An analogy: self-driving vs. driver assist
Will robots replace editing and other jobs in the Media industry?
Artificial intelligence is perhaps the most hyped subject in technology today. So, before we get into the future of AI in the media tech space, let’s level set and consider something we’ve all thought about.
The utopian vision of self-driving cars — where I can press a button on my phone, hop in a driverless car and it takes me to the grocery store, the doctor’s appointment, or off to the airport — is still just a fantasy.
We’ve all read about the tests underway with self-driving cars and how someday humans will not need to drive, maybe even as soon as next year. During a podcast with ARK Invest on Tesla, Elon Musk claimed that:
“I think we will be ‘feature-complete’ on full self-driving this year, meaning the car will be able to find you in a parking lot, pick you up, take you all the way to your destination without an intervention this year… I am certain of that. That is not a question mark.”
But Musk’s claims should be taken in context. As more level-headed John Krafcik, CEO of Waymo, said last year, “Autonomy always will have some constraints.”
Those constraints are complex and numerous, from changing maps, construction, shadows, birds, snow and rain to the need for human interaction with other pedestrians, cyclists or cars. Not to mention the average consumers’ comfort level: how many of us want to ride in a car where we have no control?
The trials with this new technology have been marginally successful, but there are still some major hurdles before driverless vehicles are approved for mainstream use.
At the same time, driver assistance features continue to become mainstream. Many of these features have been quietly making vehicles a lot safer in the last 10-20 years.
Back up cameras, lane departure warnings, anti-lock brakes, blind spot detection, adaptive cruise control etc., these are all very effective safety features. However, in most cases these features require a human to take some action or driver assist.
AI in the media industry
Although the analogy breaks down when we consider that injury or death is not at stake in the media industry, AI has implemented technologies to make workflows more efficient. And, like cars, the creation and manipulation of media content is complex. However, AI is so complex that it will always require people.
For decades, the media industry has required technology and people to work together. AI has always been at the center of this, and it continues to have great promise. But, like the automobile industry, the risk/reward is still too great to make workflows entirely “self-driving.”
Here are a few examples of the future of AI in media tech.

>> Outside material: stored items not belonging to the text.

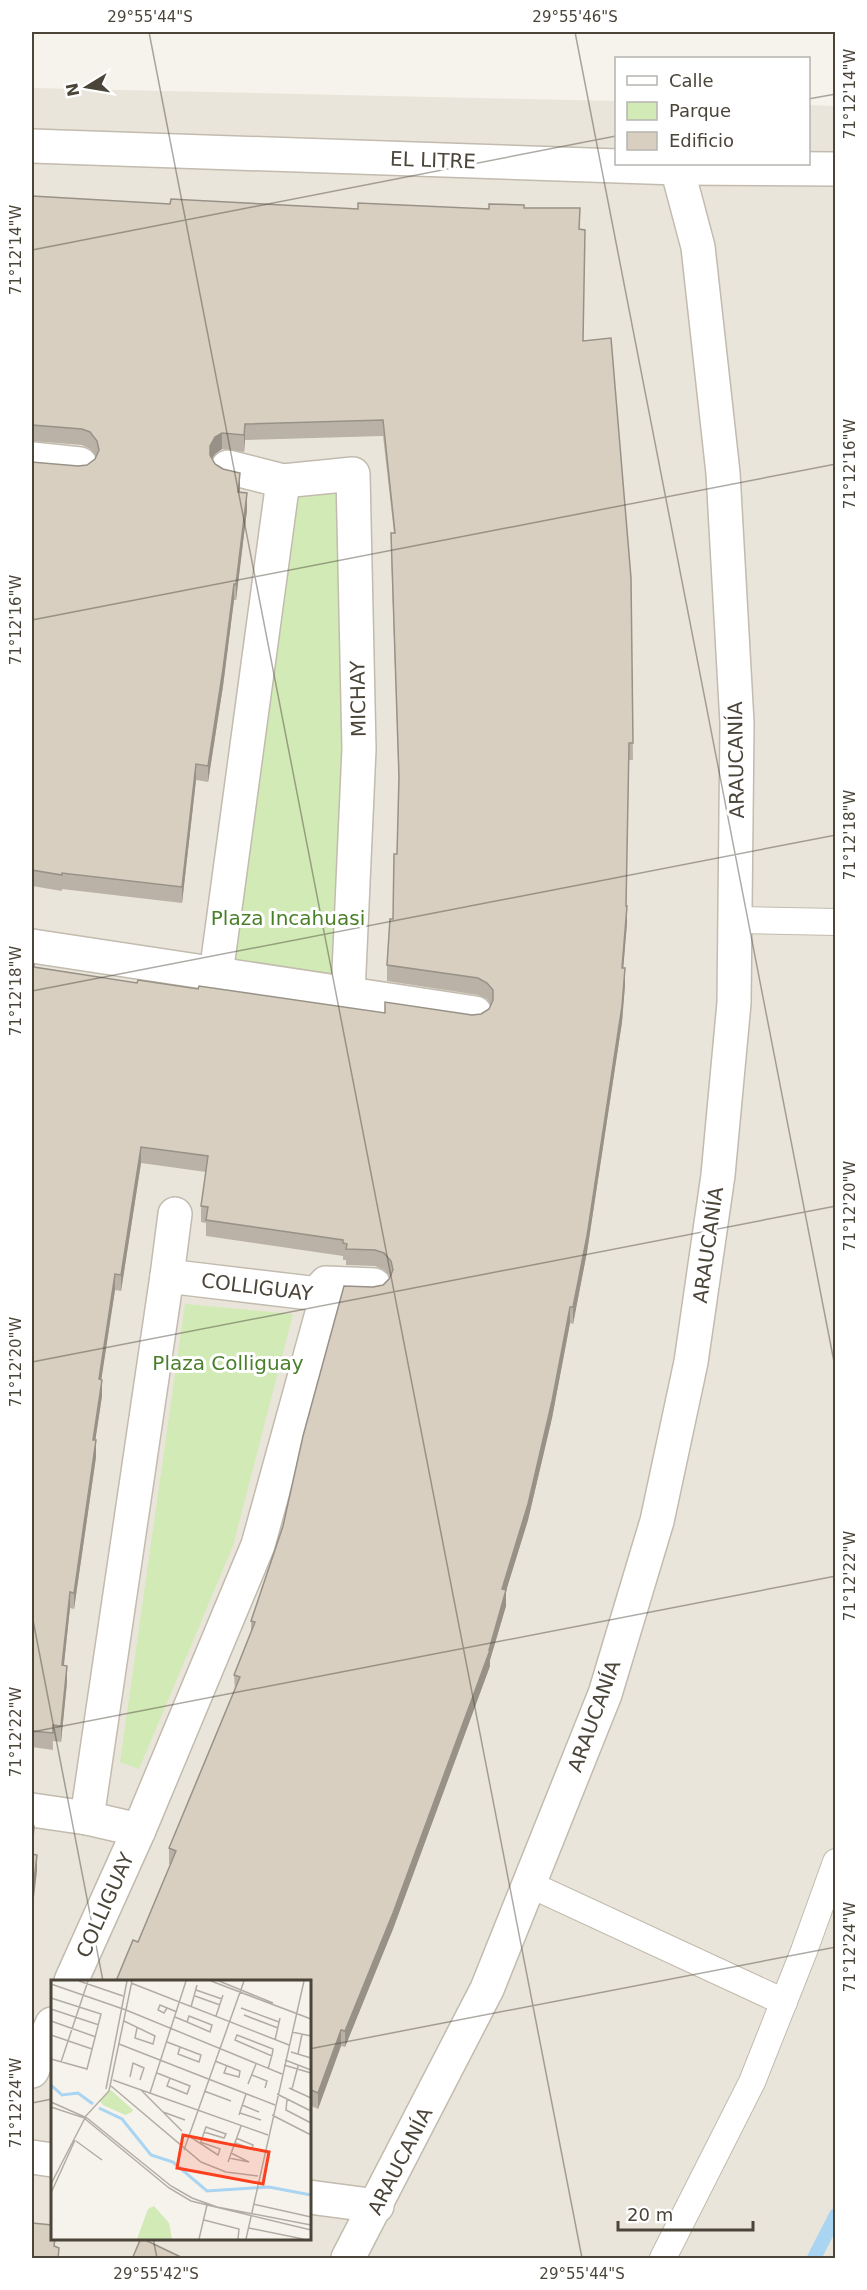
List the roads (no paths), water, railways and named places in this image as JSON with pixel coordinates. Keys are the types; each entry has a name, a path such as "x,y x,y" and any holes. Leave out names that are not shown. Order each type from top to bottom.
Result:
{"street":[{"name":"EL LITRE","path":"32,146 677,168 836,169"},
{"name":"ARAUCANÍA","path":"348,2259 487,1989 605,1694 657,1521 691,1362 718,1175 734,1003 737,723 723,473 698,247 677,168"},
{"path":"32,459 80,464"},
{"name":"MICHAY","path":"228,467 283,481 353,474 359,749 348,994"},
{"path":"216,974 283,481"},
{"path":"32,946 475,1013"},
{"path":"87,1818 175,1214"},
{"name":"COLLIGUAY","path":"71,1980 139,1830 258,1545 327,1295 167,1276"},
{"path":"316,1294 326,1283 374,1285"},
{"name":"COLLIGUAY","path":"32,1810 87,1818 139,1830"},
{"path":"32,2071 51,2026"},
{"path":"32,2157 51,2160"},
{"path":"310,2197 377,2206"}],"lane":[{"path":"736,920 836,922"},
{"path":"663,2259 752,2082 836,1862"},
{"path":"529,1884 784,2002"}],"waterway":[{"path":"814,2258 836,2215"}],"park label":[{"name":"Plaza Incahuasi","path":"288,918"},
{"name":"Plaza Colliguay","path":"228,1363"}]}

Highlight Clips – driverless
At sporting events, there are numerous stationary cameras at the venue using optical character recognition. Every time the scoreboard changes, a clip could be created that goes back 20-30 seconds and the clip could then be manually trimmed to the right length for replay. This would eliminate a human looking to manually create a clip based on every score.
Content Compliance - assisted
Compliance often involves a manual process, where individuals are looking and listening, frame by frame at a scene level, to mark content in/out according to specific legal, cultural or age requirements.
Here, it’s unlikely that an autonomous AI solution could be used because the risk is too high if something is missed.
However, with an AI assist approach the suspected non-compliant content can be flagged and then further reviewed by a human. This approach limits the amount of content that requires manual viewing, saving an enormous amount of manual labor and time.
AI won’t replace people in media tech
In the end, AI can certainly assist media workflows, but it can’t replace them in many cases. The accuracy of the AI engines and risk of error is too high to just let them be autonomous.
Most of the AI engines are in the cloud and work with a specific file format. Some things to consider:
What if the content is only available on my on-premise file system?
What if my content is available in Azure, but I need to use an AI engine running in AWS?
Remember some AI engines are better than others. How do I move the content?
How do I create a video format that is only available in broadcast quality but I need a different format for a specific AI engine located in a different location?
So many situations require a human. In many scenarios, the storage is using multiple technologies (block or file) and may be in both on-premise and cloud locations.
Again, along these complex workflows, AI will be enormously helpful to take over the execution of tedious problems humans have already solved. But, as has always happened, when we humans solve one set of complex problems, the solution itself tends to create not only new possibilities but new complex problems to solve.
Inevitably, the machines will always be our assistants.